Work item:
Any picture in the listing is left out of the copy; all else is duplicated exactly.

Recorded information:
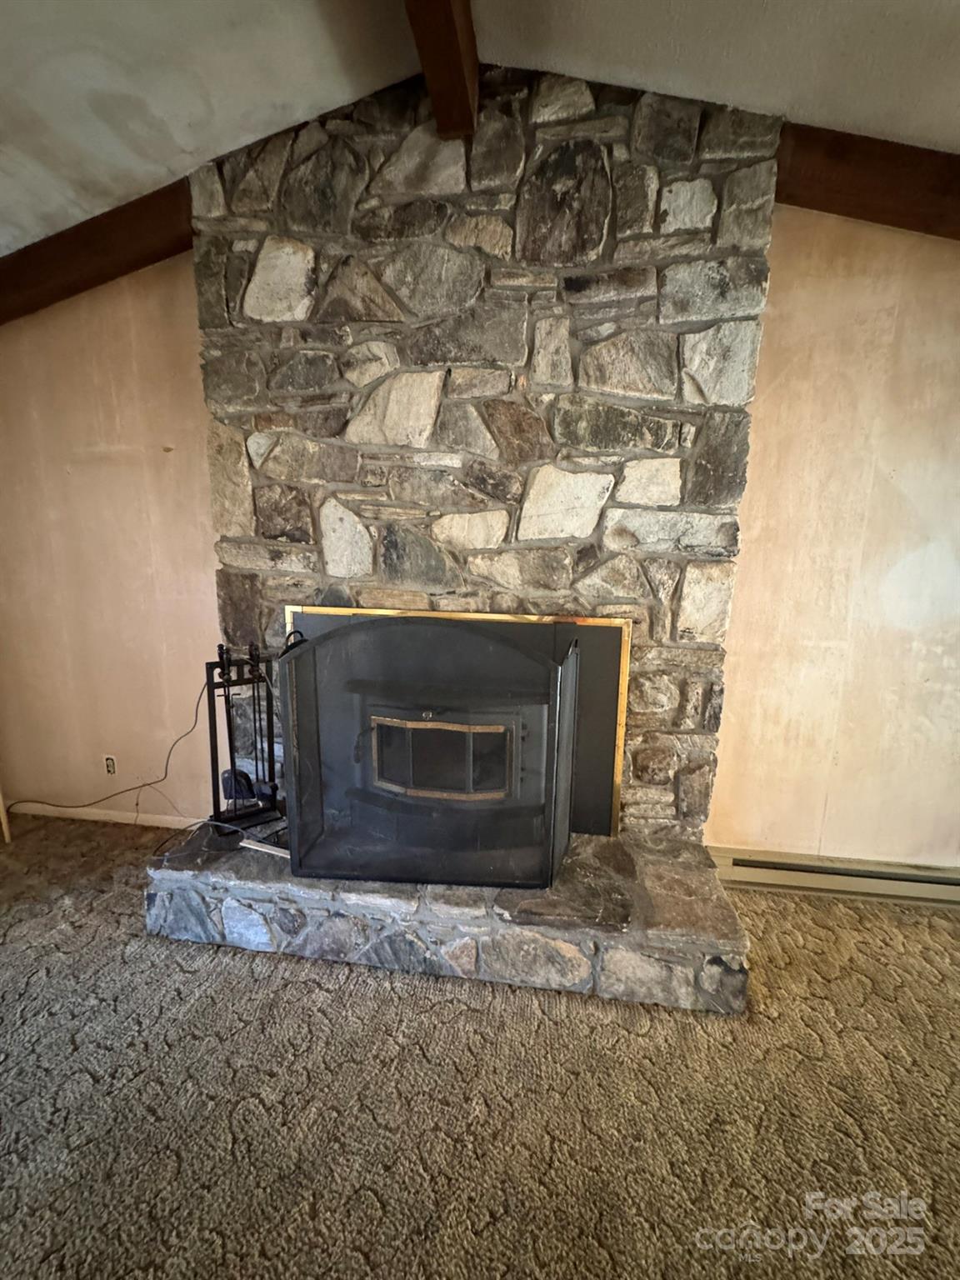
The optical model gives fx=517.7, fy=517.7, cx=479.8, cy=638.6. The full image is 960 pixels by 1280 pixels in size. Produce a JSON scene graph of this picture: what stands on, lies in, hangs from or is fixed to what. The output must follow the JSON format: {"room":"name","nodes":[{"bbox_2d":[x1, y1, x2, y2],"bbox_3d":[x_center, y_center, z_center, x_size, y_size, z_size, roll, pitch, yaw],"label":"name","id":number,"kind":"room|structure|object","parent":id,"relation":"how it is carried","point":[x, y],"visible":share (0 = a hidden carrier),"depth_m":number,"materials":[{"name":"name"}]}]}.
{"room":"living room","nodes":[
{"label":"living room","id":0,"kind":"room"},
{"bbox_2d":[7,671,211,844],"bbox_3d":[-1.683,0.543,2.351,0.985,0.701,0.339,3,11,8],"label":"power cord","id":1,"kind":"object","parent":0,"point":[180,737],"visible":0.91,"depth_m":2.36,"materials":[{"name":"black plastic"}]},
{"bbox_2d":[0,0,959,249],"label":"ceiling","id":2,"kind":"structure","parent":0,"point":[317,22],"depth_m":1.46,"materials":[{"name":"white paint"}]},
{"bbox_2d":[0,179,194,324],"bbox_3d":[-1.771,-1.510,2.075,1.852,0.336,0.240,3,11,8],"label":"ceiling beam","id":3,"kind":"structure","parent":2,"relation":"attached to","point":[114,275],"depth_m":1.99,"materials":[{"name":"brown wood"}]},
{"bbox_2d":[401,0,479,139],"bbox_3d":[-0.267,-1.406,0.227,0.137,0.183,3.310,3,11,8],"label":"ceiling beam","id":4,"kind":"structure","parent":2,"relation":"attached to","point":[452,27],"depth_m":1.40,"materials":[{"name":"brown wood"}]},
{"bbox_2d":[0,195,959,870],"bbox_3d":[0.151,-0.397,2.159,6.414,2.835,0.168,3,11,8],"label":"wall","id":5,"kind":"structure","parent":0,"point":[755,426],"depth_m":2.10,"materials":[{"name":"beige paint"}]},
{"bbox_2d":[5,801,210,829],"bbox_3d":[-1.796,0.895,2.587,1.482,0.065,0.014,3,11,8],"label":"baseboard","id":6,"kind":"structure","parent":5,"relation":"attached to","point":[125,821],"depth_m":2.60,"materials":[{"name":"white paint"}]},
{"bbox_2d":[102,754,118,775],"bbox_3d":[-1.837,0.629,2.571,0.068,0.108,0.009,3,11,8],"label":"wall socket","id":7,"kind":"object","parent":5,"relation":"attached to","point":[109,762],"visible":0.98,"depth_m":2.57,"materials":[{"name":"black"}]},
{"bbox_2d":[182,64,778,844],"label":"stone chimney","id":8,"kind":"object","parent":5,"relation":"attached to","point":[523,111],"visible":0.72,"depth_m":1.77,"materials":[{"name":"grey stone"}]},
{"bbox_2d":[285,605,631,832],"bbox_3d":[-0.123,0.318,2.037,1.221,0.875,0.081,3,11,8],"label":"fireplace insert","id":9,"kind":"object","parent":8,"relation":"attached to","point":[628,625],"visible":0.46,"depth_m":1.97,"materials":[{"name":"metal"}]},
{"bbox_2d":[707,845,959,908],"bbox_3d":[1.658,0.980,2.091,1.448,0.142,0.065,3,11,8],"label":"baseboard heater","id":10,"kind":"object","parent":5,"relation":"attached to","point":[892,875],"visible":0.84,"depth_m":2.09,"materials":[{"name":"beige metal"}]},
{"bbox_2d":[774,125,959,240],"bbox_3d":[1.758,-1.426,1.602,2.141,0.251,0.220,3,11,8],"label":"wooden beam","id":11,"kind":"structure","parent":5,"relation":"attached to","point":[890,192],"depth_m":1.62,"materials":[{"name":"brown wood"}]},
{"bbox_2d":[0,812,959,1279],"bbox_3d":[-0.247,1.430,0.164,6.918,0.103,5.415,3,11,8],"label":"carpet floor","id":12,"kind":"structure","parent":0,"point":[412,1004],"depth_m":1.31,"materials":[{"name":"carpet"}]},
{"bbox_2d":[0,787,11,842],"bbox_3d":[-2.328,0.336,2.330,0.199,1.272,0.210,3,11,8],"label":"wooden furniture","id":13,"kind":"object","parent":12,"relation":"on","point":[6,837],"visible":0.96,"depth_m":2.45,"materials":[{"name":"brown wood"}]},
{"bbox_2d":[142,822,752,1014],"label":"stone hearth","id":14,"kind":"object","parent":12,"relation":"on","point":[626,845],"visible":0.73,"depth_m":1.70,"materials":[{"name":"grey stone"}]},
{"bbox_2d":[204,642,283,833],"bbox_3d":[-0.913,0.377,2.011,0.298,0.740,0.275,-6,13,-34],"label":"fireplace tool set","id":15,"kind":"object","parent":14,"relation":"on","point":[230,746],"visible":0.89,"depth_m":2.00,"materials":[{"name":"black metal"}]},
{"bbox_2d":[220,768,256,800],"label":"fireplace shovel","id":16,"kind":"object","parent":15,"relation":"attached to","point":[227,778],"visible":0.65,"depth_m":2.10,"materials":[{"name":"black metal"}]},
{"bbox_2d":[238,836,290,859],"bbox_3d":[-0.766,0.782,1.930,0.268,0.026,0.063,5,11,22],"label":"strip","id":17,"kind":"object","parent":14,"relation":"on","point":[249,845],"visible":0.66,"depth_m":1.92,"materials":[{"name":"white"}]},
{"bbox_2d":[283,616,585,889],"bbox_3d":[-0.163,0.402,1.747,1.061,0.912,0.193,3,11,8],"label":"fireplace screen","id":18,"kind":"object","parent":14,"relation":"on","point":[293,767],"visible":0.99,"depth_m":1.69,"materials":[{"name":"black metal"}]},
{"bbox_2d":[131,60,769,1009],"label":"stone fireplace","id":19,"kind":"object","parent":12,"relation":"on","point":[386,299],"visible":0.67,"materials":[{"name":"grey stone"}]}
]}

Solution to the exercise:
The optical model gives fx=517.7, fy=517.7, cx=479.8, cy=638.6. The full image is 960 pixels by 1280 pixels in size. Produce a JSON scene graph of this picture: what stands on, lies in, hangs from or is fixed to what. The output must follow the JSON format: {"room":"name","nodes":[{"bbox_2d":[x1, y1, x2, y2],"bbox_3d":[x_center, y_center, z_center, x_size, y_size, z_size, roll, pitch, yaw],"label":"name","id":number,"kind":"room|structure|object","parent":id,"relation":"how it is carried","point":[x, y],"visible":share (0 = a hidden carrier),"depth_m":number,"materials":[{"name":"name"}]}]}.
{"room":"living room","nodes":[
{"label":"living room","id":0,"kind":"room"},
{"bbox_2d":[7,671,211,844],"bbox_3d":[-1.683,0.543,2.351,0.985,0.701,0.339,3,11,8],"label":"power cord","id":1,"kind":"object","parent":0,"point":[180,737],"visible":0.91,"depth_m":2.36,"materials":[{"name":"black plastic"}]},
{"bbox_2d":[0,0,959,249],"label":"ceiling","id":2,"kind":"structure","parent":0,"point":[317,22],"depth_m":1.46,"materials":[{"name":"white paint"}]},
{"bbox_2d":[0,179,194,324],"bbox_3d":[-1.771,-1.510,2.075,1.852,0.336,0.240,3,11,8],"label":"ceiling beam","id":3,"kind":"structure","parent":2,"relation":"attached to","point":[114,275],"depth_m":1.99,"materials":[{"name":"brown wood"}]},
{"bbox_2d":[401,0,479,139],"bbox_3d":[-0.267,-1.406,0.227,0.137,0.183,3.310,3,11,8],"label":"ceiling beam","id":4,"kind":"structure","parent":2,"relation":"attached to","point":[452,27],"depth_m":1.40,"materials":[{"name":"brown wood"}]},
{"bbox_2d":[0,195,959,870],"bbox_3d":[0.151,-0.397,2.159,6.414,2.835,0.168,3,11,8],"label":"wall","id":5,"kind":"structure","parent":0,"point":[755,426],"depth_m":2.10,"materials":[{"name":"beige paint"}]},
{"bbox_2d":[5,801,210,829],"bbox_3d":[-1.796,0.895,2.587,1.482,0.065,0.014,3,11,8],"label":"baseboard","id":6,"kind":"structure","parent":5,"relation":"attached to","point":[125,821],"depth_m":2.60,"materials":[{"name":"white paint"}]},
{"bbox_2d":[102,754,118,775],"bbox_3d":[-1.837,0.629,2.571,0.068,0.108,0.009,3,11,8],"label":"wall socket","id":7,"kind":"object","parent":5,"relation":"attached to","point":[109,762],"visible":0.98,"depth_m":2.57,"materials":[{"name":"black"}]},
{"bbox_2d":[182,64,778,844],"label":"stone chimney","id":8,"kind":"object","parent":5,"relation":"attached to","point":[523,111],"visible":0.72,"depth_m":1.77,"materials":[{"name":"grey stone"}]},
{"bbox_2d":[285,605,631,832],"bbox_3d":[-0.123,0.318,2.037,1.221,0.875,0.081,3,11,8],"label":"fireplace insert","id":9,"kind":"object","parent":8,"relation":"attached to","point":[628,625],"visible":0.46,"depth_m":1.97,"materials":[{"name":"metal"}]},
{"bbox_2d":[707,845,959,908],"bbox_3d":[1.658,0.980,2.091,1.448,0.142,0.065,3,11,8],"label":"baseboard heater","id":10,"kind":"object","parent":5,"relation":"attached to","point":[892,875],"visible":0.84,"depth_m":2.09,"materials":[{"name":"beige metal"}]},
{"bbox_2d":[774,125,959,240],"bbox_3d":[1.758,-1.426,1.602,2.141,0.251,0.220,3,11,8],"label":"wooden beam","id":11,"kind":"structure","parent":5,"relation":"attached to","point":[890,192],"depth_m":1.62,"materials":[{"name":"brown wood"}]},
{"bbox_2d":[0,812,959,1279],"bbox_3d":[-0.247,1.430,0.164,6.918,0.103,5.415,3,11,8],"label":"carpet floor","id":12,"kind":"structure","parent":0,"point":[412,1004],"depth_m":1.31,"materials":[{"name":"carpet"}]},
{"bbox_2d":[0,787,11,842],"bbox_3d":[-2.328,0.336,2.330,0.199,1.272,0.210,3,11,8],"label":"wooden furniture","id":13,"kind":"object","parent":12,"relation":"on","point":[6,837],"visible":0.96,"depth_m":2.45,"materials":[{"name":"brown wood"}]},
{"bbox_2d":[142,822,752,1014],"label":"stone hearth","id":14,"kind":"object","parent":12,"relation":"on","point":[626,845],"visible":0.73,"depth_m":1.70,"materials":[{"name":"grey stone"}]},
{"bbox_2d":[204,642,283,833],"bbox_3d":[-0.913,0.377,2.011,0.298,0.740,0.275,-6,13,-34],"label":"fireplace tool set","id":15,"kind":"object","parent":14,"relation":"on","point":[230,746],"visible":0.89,"depth_m":2.00,"materials":[{"name":"black metal"}]},
{"bbox_2d":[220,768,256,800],"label":"fireplace shovel","id":16,"kind":"object","parent":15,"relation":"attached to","point":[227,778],"visible":0.65,"depth_m":2.10,"materials":[{"name":"black metal"}]},
{"bbox_2d":[238,836,290,859],"bbox_3d":[-0.766,0.782,1.930,0.268,0.026,0.063,5,11,22],"label":"strip","id":17,"kind":"object","parent":14,"relation":"on","point":[249,845],"visible":0.66,"depth_m":1.92,"materials":[{"name":"white"}]},
{"bbox_2d":[283,616,585,889],"bbox_3d":[-0.163,0.402,1.747,1.061,0.912,0.193,3,11,8],"label":"fireplace screen","id":18,"kind":"object","parent":14,"relation":"on","point":[293,767],"visible":0.99,"depth_m":1.69,"materials":[{"name":"black metal"}]},
{"bbox_2d":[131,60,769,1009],"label":"stone fireplace","id":19,"kind":"object","parent":12,"relation":"on","point":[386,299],"visible":0.67,"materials":[{"name":"grey stone"}]}
]}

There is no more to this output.